Cristian Barrera

BME PhD Defense Presentation

Date: 2025-11-15

Time: 1:00 pm - 2:30 pm

Location / Meeting Link: https://zoom.us/j/91890336855?from=addon

Committee Members:

Anant Madabhushi, Ph.D. FAIMBE, FIEEE, FNAI (Advisor); Gari Clifford, DPhil, FIEEE, 

Ahmet F. Coskun, Ph.D., Sunil S. Badve, MD, FRCPath, Kristin Higgins, MD

Title: Advanced Computational Pathology in Lung Cancer: From Immune Microenvironment Analysis to Predictive Biomarkers in Non-small and Small Cell Lung Cancer

Abstract:

Lung cancer remains a leading cause of cancer mortality, and both non-small cell (NSCLC) and small cell lung cancer (SCLC) require robust, scalable biomarkers that can be derived from routine histopathology to guide prognosis and therapy selection.
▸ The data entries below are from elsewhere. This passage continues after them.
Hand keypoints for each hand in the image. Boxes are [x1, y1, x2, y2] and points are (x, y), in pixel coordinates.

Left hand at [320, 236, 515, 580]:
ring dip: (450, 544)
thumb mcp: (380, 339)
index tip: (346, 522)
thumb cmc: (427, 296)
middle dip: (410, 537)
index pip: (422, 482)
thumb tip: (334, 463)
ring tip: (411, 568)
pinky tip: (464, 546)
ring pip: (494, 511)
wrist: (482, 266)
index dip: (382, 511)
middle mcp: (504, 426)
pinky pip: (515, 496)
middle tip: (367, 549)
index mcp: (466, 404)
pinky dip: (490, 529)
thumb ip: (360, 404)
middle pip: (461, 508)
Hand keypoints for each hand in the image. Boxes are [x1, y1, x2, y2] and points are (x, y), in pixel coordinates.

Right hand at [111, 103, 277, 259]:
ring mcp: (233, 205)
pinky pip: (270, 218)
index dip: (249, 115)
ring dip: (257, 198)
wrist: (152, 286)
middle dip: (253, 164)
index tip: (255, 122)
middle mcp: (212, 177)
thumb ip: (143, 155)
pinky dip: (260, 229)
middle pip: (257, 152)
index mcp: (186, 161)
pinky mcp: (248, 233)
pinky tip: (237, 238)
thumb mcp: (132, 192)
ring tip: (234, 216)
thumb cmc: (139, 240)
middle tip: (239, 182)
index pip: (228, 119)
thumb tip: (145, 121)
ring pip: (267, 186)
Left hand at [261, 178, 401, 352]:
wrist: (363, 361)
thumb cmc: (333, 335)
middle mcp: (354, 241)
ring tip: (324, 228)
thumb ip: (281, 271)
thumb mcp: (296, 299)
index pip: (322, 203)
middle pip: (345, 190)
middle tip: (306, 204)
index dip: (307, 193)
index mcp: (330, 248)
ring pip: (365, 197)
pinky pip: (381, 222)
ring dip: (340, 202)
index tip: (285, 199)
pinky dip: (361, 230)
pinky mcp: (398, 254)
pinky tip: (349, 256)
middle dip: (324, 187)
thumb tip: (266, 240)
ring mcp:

This thesis develops and unifies two complementary classes of computational pathology models on hematoxylin and eosin (H&E) images: (i) “visible” pathomics signatures that explicitly quantify single-cell and spatial immune–tumor architecture, and (ii) “non-visible” AI signatures that learn latent immune activity, particularly CD8 cytotoxic T-cell biology, from high-dimensional image embeddings. PhenoTIL represents the first visible, TIL-centric niche signature, showing that immune cell clusters captured from H&E alone stratify NSCLC patients treated with chemotherapy and immunotherapy, and retain prognostic and predictive value when evaluated on clinical trial cohorts such as CheckMate 057. PhenopyCell extends this visible framework to whole-slide, region-aware spatial modeling in both NSCLC and SCLC, yielding interpretable features that independently associate with overall survival and treatment benefit, including platinum chemotherapy response in limited- and extensive-stage SCLC and immunotherapy benefit in NSCLC across multiple real-world cohorts and clinical trial datasets. In parallel, a non-visible CD8 predictor was engineered that learns patch-level CD8 activity directly from H&E images using immunofluorescence as biological ground truth and feature embeddings from histology foundation models and image-based gene expression predictors, enabling accurate estimation of spatial CD8+ T-cell signatures without additional staining; this CD8-derived signature was validated against CD8 immunofluorescence, associated with survival in multi-institutional NSCLC cohorts, and demonstrated treatment-selection utility within CheckMate 227, including PD-L1–high and PD-L1–low strata and immunotherapy versus chemotherapy arms. Together, the visible (PhenoTIL, PhenopyCell) and non-visible (CD8-based) models constitute an integrated, clinically evaluated toolbox that recovers immune microenvironment structure and function from standard histology in NSCLC and SCLC, supporting precise risk stratification and more personalized allocation of chemotherapy, immunotherapy, and their combinations in lung cancer.